If you're working with ASP.Net in 2016, you use MVC.
And if you don't, you should rethink.
A bold statement but true - due to the multi-platform capability of MVC, it has replaced Webforms as the extension of choice, something that happened back in 2008/9. Not all companies made the switch immediately because the recession had made many reluctant to take risks. By 2012, the recovery well underway, businesses were more cash-rich and ready to roll the dice on upgrading their technologies.
Since then, we've noticed more requirements including MVC as a "must-have" and, over the last year, every single .Net requirement we have taken has also demanded MVC - it has gone from being a bonus to being a necessity.
Developers are aware that this is happening. Knowing that it is in high demand, .Net developers without MVC are switching jobs in order to gain experience and keep their skillset relevant. Contractors are accepting permanent roles on the proviso that they will be given the opportunity to gain MVC skills. Development workers without MVC fear that not having this skill will damage their job prospects and market value - and rightly so. Any developers who don't gain this skill soon may find themselves obsolete within this ever-evolving market.
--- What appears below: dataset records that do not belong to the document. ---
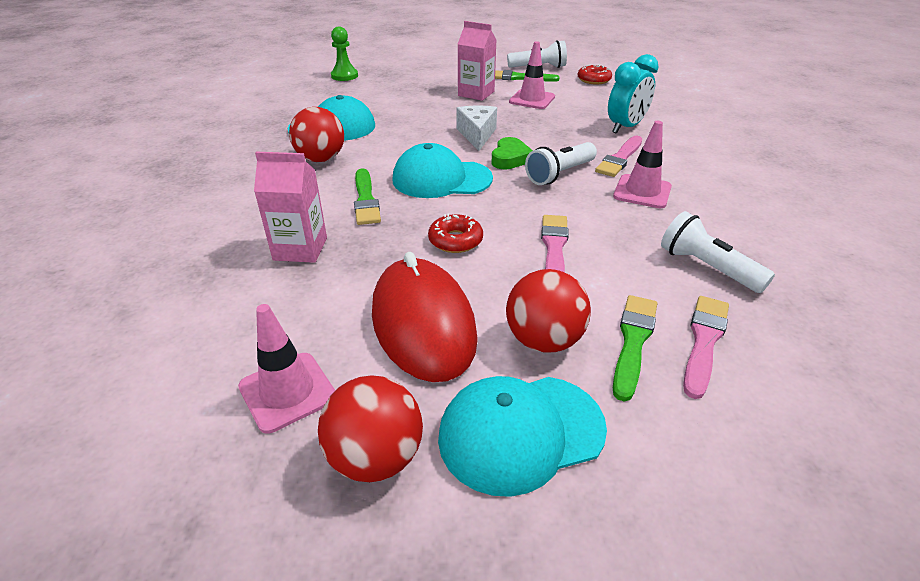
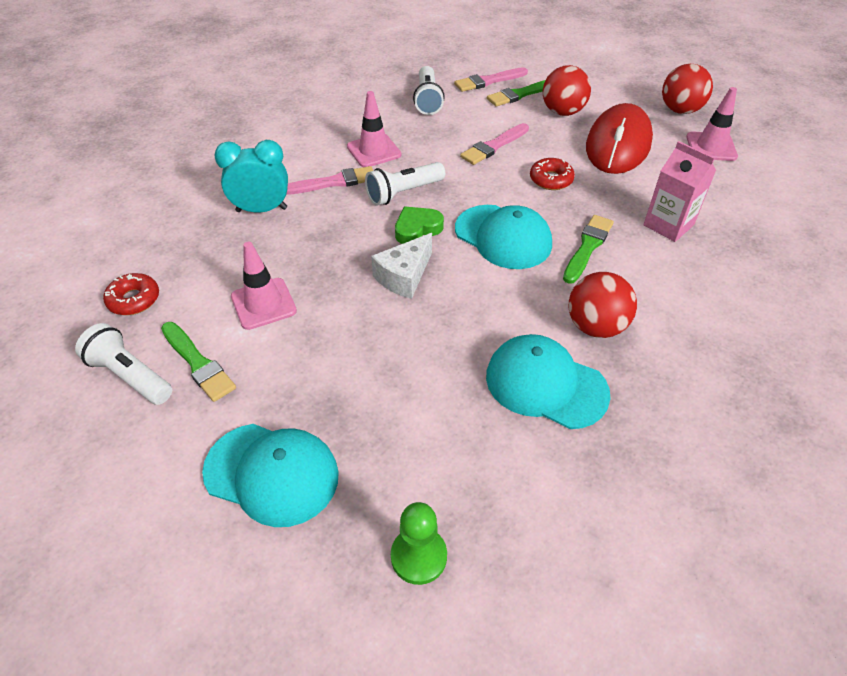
camera: 140 degrees left, 10 degrees up
(476, 93) = (302, 358): pink carton -> none
(520, 432) = (611, 92): turquoise cap -> turquoise cap (272, 473)
(560, 174) = (403, 193): white flashlight -> white flashlight turned 150 degrees clockwise

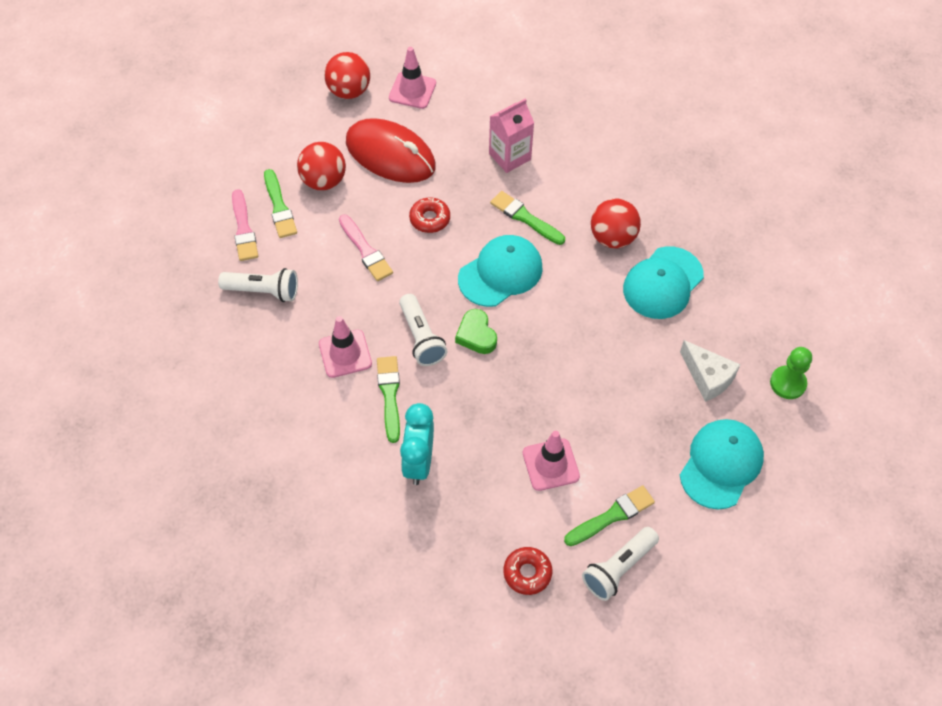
camera: 80 degrees left, 10 degrees up
(334, 182) = (389, 395): pink brush -> green brush
(404, 276) = (536, 354): white cheese -> white cheese (708, 377)

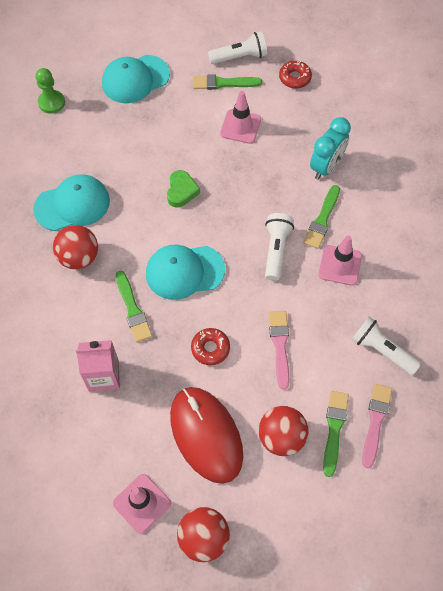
camera: 150 degrees left, 5 degrees up
(476, 335) = (234, 232): green heart -> green heart (181, 191)
(708, 377) = (98, 129): white cheese -> none

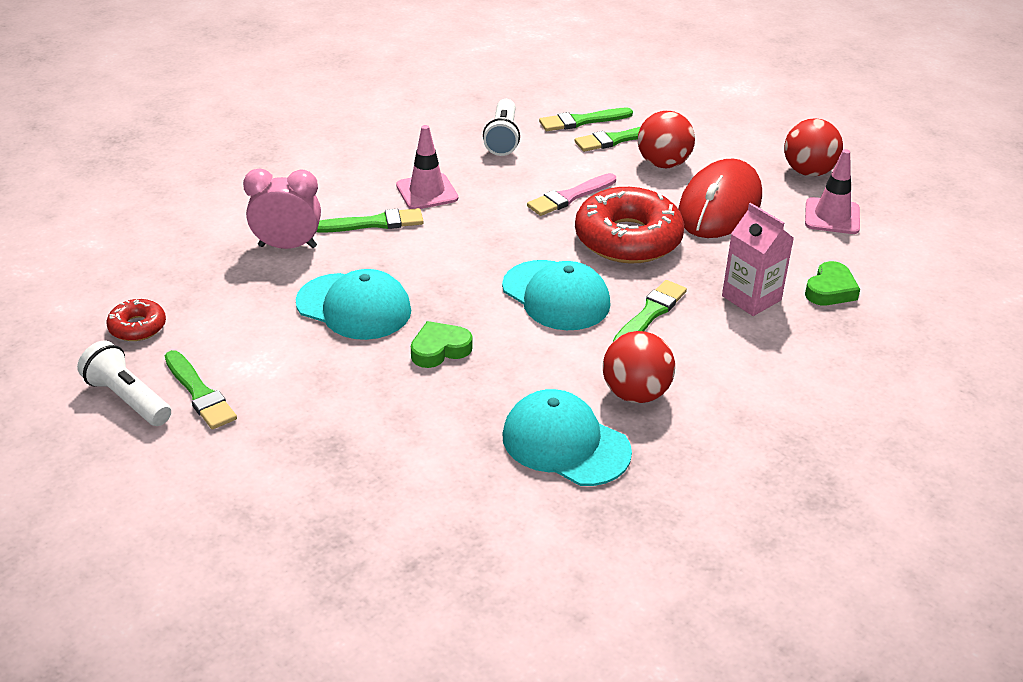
camera: 125 degrees left, 25 degrees down
(51, 102) = (398, 579): green pawn -> none
(75, 430) = (830, 290): none -> green heart
(135, 79) = (263, 498): turquoise cap -> turquoise cap (354, 307)
(210, 348) = (628, 239): red donut -> red donut, size x2.09
(240, 126) = (276, 342): pink traffic cone -> none
(276, 250) = (452, 240): white flashlight -> none
(326, 167) = (287, 246): turquoise clock -> pink clock
(375, 421) = (582, 121): pink brush -> green brush

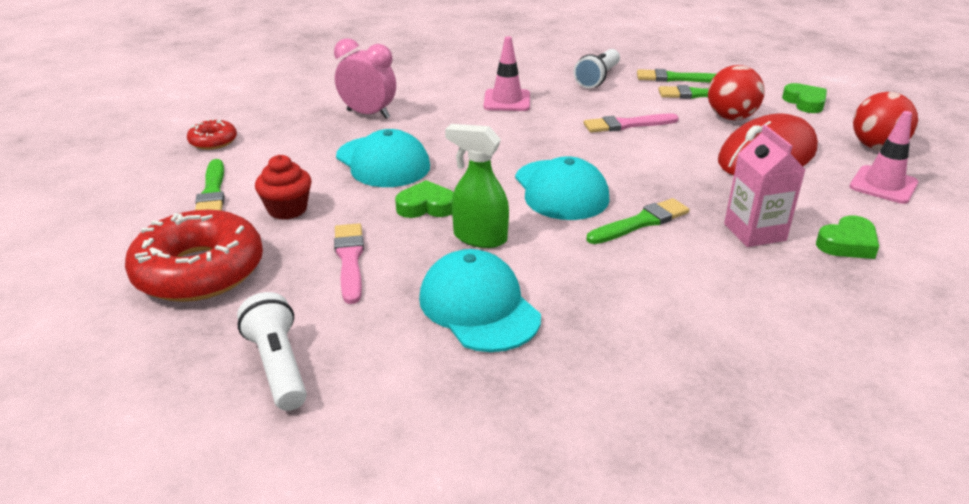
camera: 25 degrees right, 5 degrees down
(128, 399) = (159, 184): white flashlight -> white flashlight (278, 366)
(300, 391) = (287, 209): none -> red cupcake
(374, 223) = (447, 112): green brush -> none
(411, 430) = (350, 260): none -> pink brush
(516, 371) = (479, 238): none -> green spray bottle
(628, 239) = (659, 163): red donut -> red donut (199, 271)
(635, 393) = (579, 283): red ball -> none
(722, 128) = (805, 102): none -> green heart

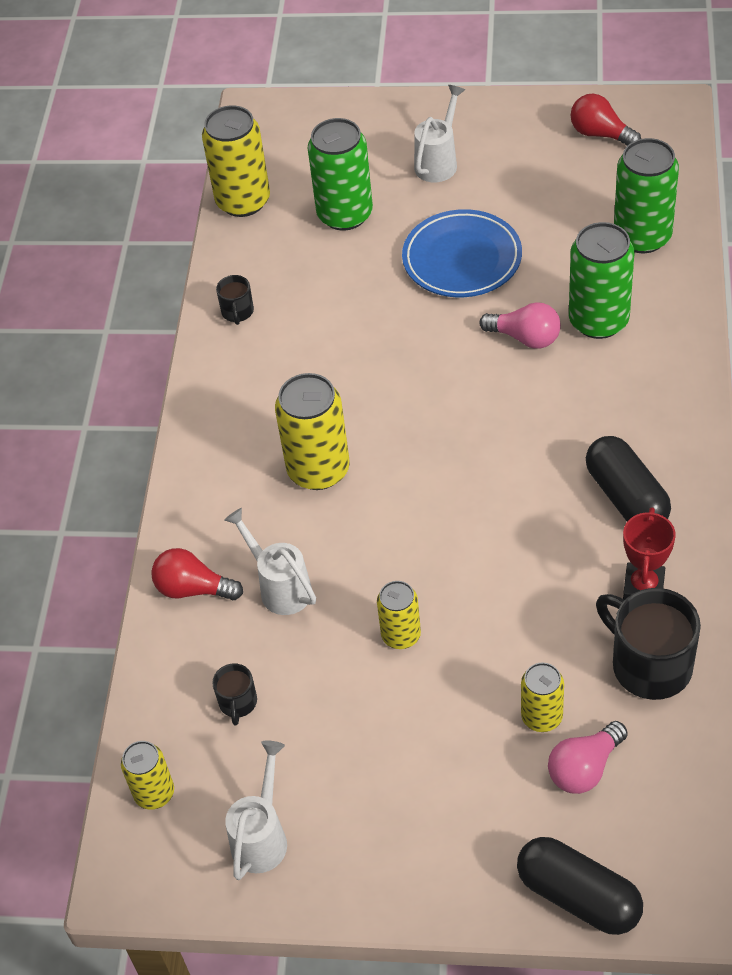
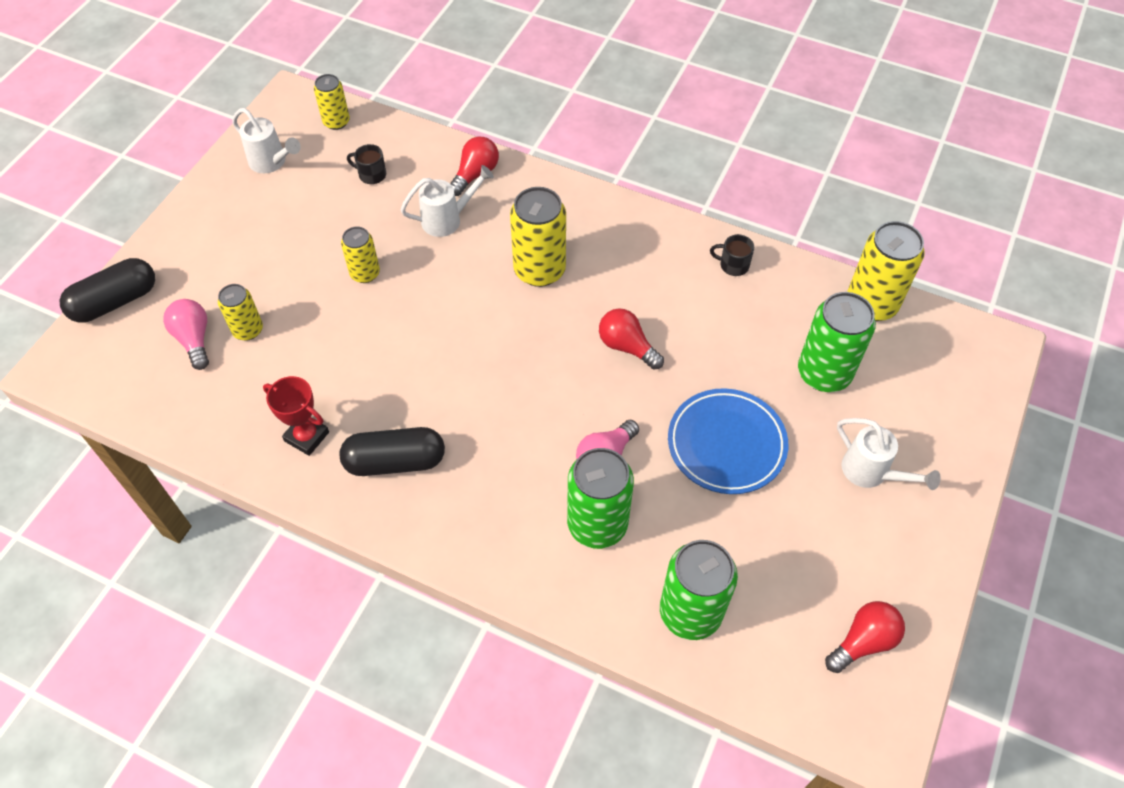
camera: 105 degrees right, 5 degrees up
(386, 363) = (627, 347): none -> red light bulb
(649, 664) = (241, 411): black mug -> none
Skills come and go but the rise of MVC has been rapid and absolute - very few other skills have become "industry norms" in the way MVC has. Not working with MVC will leave businesses falling behind their competition, so every forward-thinking company without MVC in place is looking for experienced developers to help bring them up to speed.
This demand is high for both contractors and employees. Generally, clients bring contractors in to update existing projects and permanent staff then maintain and build upon it. Either that or clients are simply scrapping what they have currently and starting from scratch with MVC built in from the word go.
The only real weakness that MVC has is that it is not great for SEO but, with V6 around the corner, this is something that will hopefully be addressed. As with any hot skill, high demand for the skill will plateau in the next few years (or sooner if a more effective product comes along) as enough people have experience of MVC to satisfy customer demand. But, by then, it will have become so commonplace that developers without MVC skills will compare unfavourably with their peers.